Gustav’ın, Genxodus’la ilgili yaklaşan görev için ekibini yanında götürmek üzere nihayet buraya geldiği ortaya çıktı.
Bunu yapması için ona izin vermişlerdi, yani onları dışarı çıkarması sorun olmayacaktı.
Çete, dört aydan uzun bir süredir burayı ilk kez terk edeceklerini anladıklarında heyecanlı görünüyordu.
“Peki ya Endric? Neden eklenmemiş?” diye sordu.
“Evet, neden bu küçük arkadaşın adını söylemedin?” EE de dile getirdi.

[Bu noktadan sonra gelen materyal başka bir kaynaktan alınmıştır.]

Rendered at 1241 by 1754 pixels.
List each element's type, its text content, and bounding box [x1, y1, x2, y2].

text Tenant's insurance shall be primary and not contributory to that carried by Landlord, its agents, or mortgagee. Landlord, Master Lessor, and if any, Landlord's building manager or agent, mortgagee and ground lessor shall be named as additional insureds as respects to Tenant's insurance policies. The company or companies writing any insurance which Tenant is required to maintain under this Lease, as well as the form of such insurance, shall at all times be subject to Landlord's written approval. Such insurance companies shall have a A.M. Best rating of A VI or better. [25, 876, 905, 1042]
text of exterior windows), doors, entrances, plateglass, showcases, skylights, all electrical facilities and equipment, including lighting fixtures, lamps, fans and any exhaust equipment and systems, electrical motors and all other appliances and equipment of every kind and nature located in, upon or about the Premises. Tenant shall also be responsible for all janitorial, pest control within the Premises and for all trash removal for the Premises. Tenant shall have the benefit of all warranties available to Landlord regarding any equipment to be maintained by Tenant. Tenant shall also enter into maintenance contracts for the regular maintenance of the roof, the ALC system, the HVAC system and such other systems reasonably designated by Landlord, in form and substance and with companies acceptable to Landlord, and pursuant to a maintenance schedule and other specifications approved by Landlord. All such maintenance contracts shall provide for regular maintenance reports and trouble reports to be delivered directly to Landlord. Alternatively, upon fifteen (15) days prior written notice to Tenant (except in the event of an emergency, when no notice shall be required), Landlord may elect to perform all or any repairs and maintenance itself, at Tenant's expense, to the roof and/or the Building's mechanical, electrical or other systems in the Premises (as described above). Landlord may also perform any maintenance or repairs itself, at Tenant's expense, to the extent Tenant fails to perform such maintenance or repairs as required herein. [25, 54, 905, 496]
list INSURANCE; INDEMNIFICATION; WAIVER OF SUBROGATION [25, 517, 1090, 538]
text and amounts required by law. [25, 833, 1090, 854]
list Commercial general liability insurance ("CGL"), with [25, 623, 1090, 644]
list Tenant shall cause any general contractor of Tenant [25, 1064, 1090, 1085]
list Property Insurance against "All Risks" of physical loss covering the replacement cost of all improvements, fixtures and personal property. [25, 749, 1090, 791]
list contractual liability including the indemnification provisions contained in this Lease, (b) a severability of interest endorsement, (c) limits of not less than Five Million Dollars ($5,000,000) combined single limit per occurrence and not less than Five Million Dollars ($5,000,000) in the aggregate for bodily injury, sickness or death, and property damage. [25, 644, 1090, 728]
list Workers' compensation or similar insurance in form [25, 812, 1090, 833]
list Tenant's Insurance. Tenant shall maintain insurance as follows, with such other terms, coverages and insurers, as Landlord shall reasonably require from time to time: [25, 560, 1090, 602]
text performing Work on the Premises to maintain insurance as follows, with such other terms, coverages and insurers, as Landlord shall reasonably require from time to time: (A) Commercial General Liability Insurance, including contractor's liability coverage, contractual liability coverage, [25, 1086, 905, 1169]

“Yüzbaşı Crimson ekibi seçti ve Endric dahil değildi,” Bunu söyledikten sonra Bayan Beatrice mavimsi parlayan bir portala adım attı ve gözden kayboldu.
“Gustav neden Endric’i seçmesin?”
“Onunla hâlâ husumeti var mı?”
“İyi görünüyorlardı, ne oldu?”
“İç çekme~”
Çetenin bunun neden olduğu konusunda kafası karışmıştı ama Gustav’ı bizzat sormadıkça bir cevap alamayacaklarını biliyorlardı.
“Nereye gitti?” diye sordu.
Aildris hatırladığı kadarıyla, “Karanlık bölgeye doğru gitti,” diye yanıtladı.
“Ne? Oraya geri mi gitti?” Matilda ters bir ifadeyle seslendi.
“O ne düşünüyor…? Orası hiçbir ustanın denetimi olmadan çok tehlikeli,” diye seslenirken Angy’nin ifadesi gerçekten sıkıntılı bir hal aldı.
“Haydi oraya da gidelim,” diye önerdi Elevora.
“EE”
“Üstünde,”
Önlerinde bir girdap açıldı ve hiç vakit kaybetmeden hepsi içine atladı.
——
(Karanlık tutun)
Bu, yirmi kişilik grubun birden fazla tehlikeli durumla karşılaştıktan sonra başarıyla geçtiği yerin aynısıydı.
Gustav’ın figürü, bu karanlık ve kasvetli bölgenin kalbinin derinliklerinde görülebiliyordu. Ancak önceki seferin aksine ince bir çizgide konumlanmamıştı.
[Günlük Görev (2/3) Başarıyla Tamamlandı: Kalenin yakınında uçuş yeteneğini kullan a??]